What data there was included Germany’s balance of trade falling to just under €16bn as its exports fell, especially to China, suggesting that the eurozone’s largest economy is slipping back into recession. On the plus side, China’s government has announced the formation of a special bureau to promote development and growth, and with trouble-shooting powers, which all helped to boost European tech stocks and the euro itself, against all but the pound.

In Spain, levels of joblessness rose unexpectedly in August. Nevertheless, Spanish unemployment is at its lowest since 2008.

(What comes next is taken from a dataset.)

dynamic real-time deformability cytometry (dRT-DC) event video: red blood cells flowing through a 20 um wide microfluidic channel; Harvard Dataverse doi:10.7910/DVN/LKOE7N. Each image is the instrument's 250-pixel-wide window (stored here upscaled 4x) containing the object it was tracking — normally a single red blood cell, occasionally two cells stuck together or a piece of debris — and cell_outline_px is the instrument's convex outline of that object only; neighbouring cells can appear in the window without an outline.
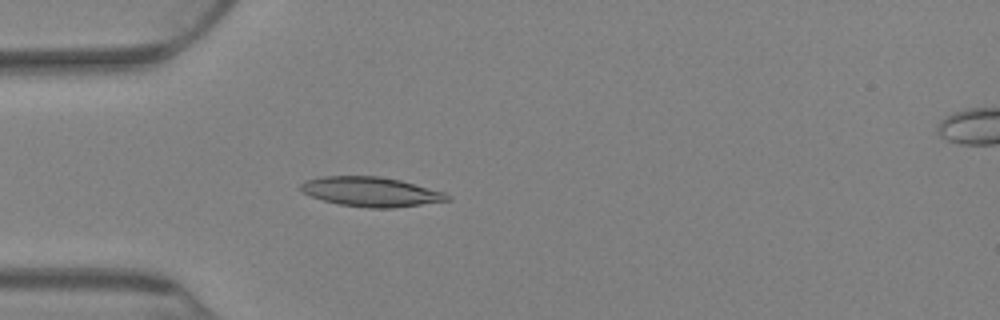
{"species": "Egyptian fruit bat (a non-hibernating species)", "species_latin": "Rousettus aegyptiacus", "temperature_condition": "warm", "stored_images_in_passage": 77, "camera_frame_rate_fps": 3000, "um_per_image_px": 0.085, "animal": {"sex": "female"}, "frame": {"image": 1, "passage_image": 23, "time_ms": 7.333, "image_size_px": [1000, 320], "cell_outline_px": [[452, 200], [392, 208], [368, 208], [340, 204], [324, 200], [300, 192], [300, 184], [304, 180], [324, 176], [380, 176], [400, 180], [444, 192], [452, 196]], "centroid_in_image_um": [31.53, 16.3], "position_along_channel_um": 53.5, "area_um2": 25.26}}
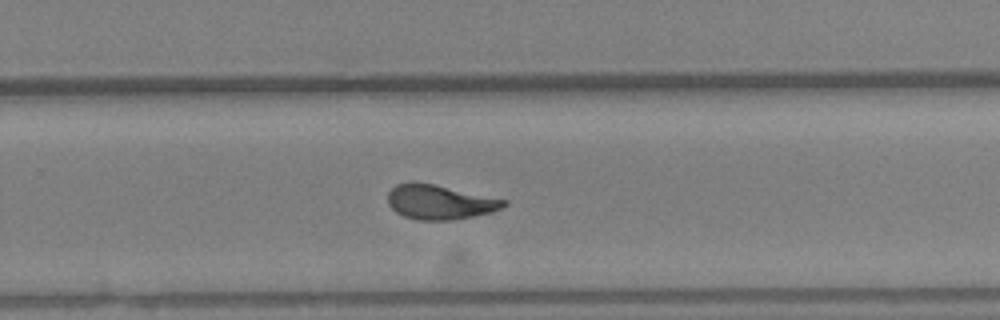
{"frame": {"image": 2, "passage_image": 51, "time_ms": 16.667, "image_size_px": [1000, 320], "cell_outline_px": [[508, 204], [492, 212], [452, 220], [416, 220], [404, 216], [396, 212], [388, 204], [388, 192], [396, 184], [412, 180], [436, 184], [508, 200]], "centroid_in_image_um": [37.35, 17.15], "position_along_channel_um": 292.4, "area_um2": 23.64}}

Central bankers were to the fore in Europe. European Central Bank president Christine Lagarde lamented at a speech in London that in a world where attention to a screen has fallen from 150 seconds in 2004 to just 47 today, and “ECB-related tweets with negative, stronger or more subjective views are more likely to be retweeted, liked or replied to,” it was hard for policymakers to get a nuanced and factual message out.

One message that did get out was the Bank of England (BoE) reporting that the effective rate on credit cards in the UK reached a record high of 20.76% in July.

A report in the New York Times found that British workers the most likely to be working from home. Brits worked on average six days a month from home, compared to 5.6 in the US, four in Germany, two in Japan and just 1.6 in South Korea. The paper’s researchers speculated that the larger size of UK and US homes could be the reason, which suggest that they haven’t spent much time in Britain.